- **Request**
Repeat the lines of the records exactly, starting at the line that contains "order: Fabales" and ending after the line that contains "country: French Polynesia".

Raw records:
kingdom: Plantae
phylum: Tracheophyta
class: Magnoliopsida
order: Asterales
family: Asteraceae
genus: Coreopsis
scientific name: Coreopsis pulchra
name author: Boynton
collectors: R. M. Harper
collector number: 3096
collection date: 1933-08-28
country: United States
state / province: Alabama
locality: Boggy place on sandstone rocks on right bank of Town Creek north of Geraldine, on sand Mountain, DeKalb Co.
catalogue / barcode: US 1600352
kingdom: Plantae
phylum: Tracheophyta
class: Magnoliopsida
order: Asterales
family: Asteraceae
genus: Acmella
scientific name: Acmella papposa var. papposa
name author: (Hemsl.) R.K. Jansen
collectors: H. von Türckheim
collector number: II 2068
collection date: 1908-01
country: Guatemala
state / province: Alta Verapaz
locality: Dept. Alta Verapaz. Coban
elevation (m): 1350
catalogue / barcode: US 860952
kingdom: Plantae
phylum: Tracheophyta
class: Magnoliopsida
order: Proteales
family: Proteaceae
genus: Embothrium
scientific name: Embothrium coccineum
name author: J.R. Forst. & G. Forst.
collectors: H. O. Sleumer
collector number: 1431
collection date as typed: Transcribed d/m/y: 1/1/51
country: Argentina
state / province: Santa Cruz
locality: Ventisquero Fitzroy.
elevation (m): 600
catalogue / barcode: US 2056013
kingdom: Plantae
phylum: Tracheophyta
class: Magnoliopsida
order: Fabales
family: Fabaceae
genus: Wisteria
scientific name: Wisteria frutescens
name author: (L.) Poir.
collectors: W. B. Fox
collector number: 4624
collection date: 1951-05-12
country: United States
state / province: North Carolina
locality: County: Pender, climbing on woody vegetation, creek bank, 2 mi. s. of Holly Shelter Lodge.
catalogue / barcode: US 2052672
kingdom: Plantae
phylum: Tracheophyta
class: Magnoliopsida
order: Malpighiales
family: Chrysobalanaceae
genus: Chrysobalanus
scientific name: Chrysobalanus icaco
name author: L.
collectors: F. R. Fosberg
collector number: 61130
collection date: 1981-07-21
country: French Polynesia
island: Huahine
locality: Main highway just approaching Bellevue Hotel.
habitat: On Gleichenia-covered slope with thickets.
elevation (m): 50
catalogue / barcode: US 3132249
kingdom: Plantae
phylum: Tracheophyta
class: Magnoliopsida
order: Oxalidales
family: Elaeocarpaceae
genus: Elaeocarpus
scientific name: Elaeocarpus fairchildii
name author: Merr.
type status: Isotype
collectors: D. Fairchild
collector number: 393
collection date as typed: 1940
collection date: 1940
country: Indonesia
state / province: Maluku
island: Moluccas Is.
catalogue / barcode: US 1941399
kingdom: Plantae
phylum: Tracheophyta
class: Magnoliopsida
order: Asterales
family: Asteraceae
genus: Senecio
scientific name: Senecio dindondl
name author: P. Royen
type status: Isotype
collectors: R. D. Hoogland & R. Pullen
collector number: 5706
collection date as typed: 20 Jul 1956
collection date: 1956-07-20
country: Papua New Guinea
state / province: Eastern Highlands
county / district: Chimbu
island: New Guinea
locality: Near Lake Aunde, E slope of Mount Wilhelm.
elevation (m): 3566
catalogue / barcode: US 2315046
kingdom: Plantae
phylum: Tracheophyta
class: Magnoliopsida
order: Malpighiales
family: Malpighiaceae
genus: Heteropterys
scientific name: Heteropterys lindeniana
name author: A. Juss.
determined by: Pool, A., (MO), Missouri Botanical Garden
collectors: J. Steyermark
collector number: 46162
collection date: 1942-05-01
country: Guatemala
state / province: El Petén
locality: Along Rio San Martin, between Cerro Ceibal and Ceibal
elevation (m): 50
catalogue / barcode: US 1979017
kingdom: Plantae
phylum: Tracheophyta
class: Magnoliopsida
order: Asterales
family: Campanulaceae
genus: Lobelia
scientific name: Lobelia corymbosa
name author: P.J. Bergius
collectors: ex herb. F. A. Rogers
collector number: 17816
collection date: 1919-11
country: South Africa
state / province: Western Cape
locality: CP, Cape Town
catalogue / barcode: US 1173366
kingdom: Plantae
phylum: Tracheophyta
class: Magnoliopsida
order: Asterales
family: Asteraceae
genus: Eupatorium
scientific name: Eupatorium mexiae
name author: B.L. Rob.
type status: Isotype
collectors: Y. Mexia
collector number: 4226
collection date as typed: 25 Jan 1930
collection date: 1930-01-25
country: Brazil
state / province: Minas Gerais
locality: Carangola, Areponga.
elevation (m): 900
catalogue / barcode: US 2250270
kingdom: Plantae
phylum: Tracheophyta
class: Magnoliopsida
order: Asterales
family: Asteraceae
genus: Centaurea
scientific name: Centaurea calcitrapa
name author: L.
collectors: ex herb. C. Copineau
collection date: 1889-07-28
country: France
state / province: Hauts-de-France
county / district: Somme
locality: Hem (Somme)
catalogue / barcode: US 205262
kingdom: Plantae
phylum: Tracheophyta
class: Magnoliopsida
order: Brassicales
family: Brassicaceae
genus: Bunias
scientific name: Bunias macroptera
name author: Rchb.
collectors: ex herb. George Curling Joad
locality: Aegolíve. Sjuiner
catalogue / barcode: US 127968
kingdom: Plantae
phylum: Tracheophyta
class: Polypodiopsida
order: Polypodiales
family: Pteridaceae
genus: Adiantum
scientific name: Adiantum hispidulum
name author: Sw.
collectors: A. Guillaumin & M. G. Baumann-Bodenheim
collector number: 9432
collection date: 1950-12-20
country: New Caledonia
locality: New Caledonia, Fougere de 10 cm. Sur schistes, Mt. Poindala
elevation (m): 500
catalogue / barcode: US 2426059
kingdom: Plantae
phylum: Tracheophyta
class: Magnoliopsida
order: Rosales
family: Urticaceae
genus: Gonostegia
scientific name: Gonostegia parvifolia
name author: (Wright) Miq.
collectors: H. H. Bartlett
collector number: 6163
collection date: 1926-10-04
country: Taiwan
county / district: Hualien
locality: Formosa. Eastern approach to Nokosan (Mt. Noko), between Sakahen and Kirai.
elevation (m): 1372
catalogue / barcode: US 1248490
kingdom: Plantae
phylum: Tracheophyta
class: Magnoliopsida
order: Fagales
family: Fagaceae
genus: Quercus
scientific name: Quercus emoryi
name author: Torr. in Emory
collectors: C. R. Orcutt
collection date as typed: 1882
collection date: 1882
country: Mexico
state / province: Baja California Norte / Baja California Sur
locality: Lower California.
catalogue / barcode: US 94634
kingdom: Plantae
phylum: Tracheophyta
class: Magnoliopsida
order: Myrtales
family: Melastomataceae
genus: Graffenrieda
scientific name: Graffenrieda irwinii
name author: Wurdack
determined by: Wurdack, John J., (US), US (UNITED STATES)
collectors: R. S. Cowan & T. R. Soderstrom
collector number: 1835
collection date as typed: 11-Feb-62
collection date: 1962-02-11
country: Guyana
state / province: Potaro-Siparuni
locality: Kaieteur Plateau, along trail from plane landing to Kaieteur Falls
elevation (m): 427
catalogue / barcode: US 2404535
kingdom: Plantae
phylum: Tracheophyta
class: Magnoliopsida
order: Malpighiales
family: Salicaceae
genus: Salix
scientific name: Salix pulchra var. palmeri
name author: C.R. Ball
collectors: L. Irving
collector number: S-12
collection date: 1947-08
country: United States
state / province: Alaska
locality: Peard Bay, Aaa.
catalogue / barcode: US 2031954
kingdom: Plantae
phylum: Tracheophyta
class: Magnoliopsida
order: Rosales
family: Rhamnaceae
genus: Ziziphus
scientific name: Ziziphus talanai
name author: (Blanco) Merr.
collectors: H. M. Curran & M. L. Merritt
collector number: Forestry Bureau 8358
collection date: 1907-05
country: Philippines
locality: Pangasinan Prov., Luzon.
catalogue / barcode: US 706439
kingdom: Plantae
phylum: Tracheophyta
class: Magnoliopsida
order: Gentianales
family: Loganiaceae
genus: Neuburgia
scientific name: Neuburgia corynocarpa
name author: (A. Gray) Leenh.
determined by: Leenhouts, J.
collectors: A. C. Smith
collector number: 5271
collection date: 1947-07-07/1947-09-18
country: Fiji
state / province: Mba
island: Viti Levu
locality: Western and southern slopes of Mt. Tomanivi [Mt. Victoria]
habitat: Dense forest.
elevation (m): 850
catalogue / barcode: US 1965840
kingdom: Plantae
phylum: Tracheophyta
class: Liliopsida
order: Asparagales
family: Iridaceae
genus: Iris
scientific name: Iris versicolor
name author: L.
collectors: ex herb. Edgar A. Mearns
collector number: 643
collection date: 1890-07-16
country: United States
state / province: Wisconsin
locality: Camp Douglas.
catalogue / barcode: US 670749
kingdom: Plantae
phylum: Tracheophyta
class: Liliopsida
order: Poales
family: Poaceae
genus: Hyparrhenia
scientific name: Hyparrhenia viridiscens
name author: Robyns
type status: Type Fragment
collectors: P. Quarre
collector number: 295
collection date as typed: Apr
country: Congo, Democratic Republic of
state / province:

- **Written response**
order: Fabales
family: Fabaceae
genus: Wisteria
scientific name: Wisteria frutescens
name author: (L.) Poir.
collectors: W. B. Fox
collector number: 4624
collection date: 1951-05-12
country: United States
state / province: North Carolina
locality: County: Pender, climbing on woody vegetation, creek bank, 2 mi. s. of Holly Shelter Lodge.
catalogue / barcode: US 2052672
kingdom: Plantae
phylum: Tracheophyta
class: Magnoliopsida
order: Malpighiales
family: Chrysobalanaceae
genus: Chrysobalanus
scientific name: Chrysobalanus icaco
name author: L.
collectors: F. R. Fosberg
collector number: 61130
collection date: 1981-07-21
country: French Polynesia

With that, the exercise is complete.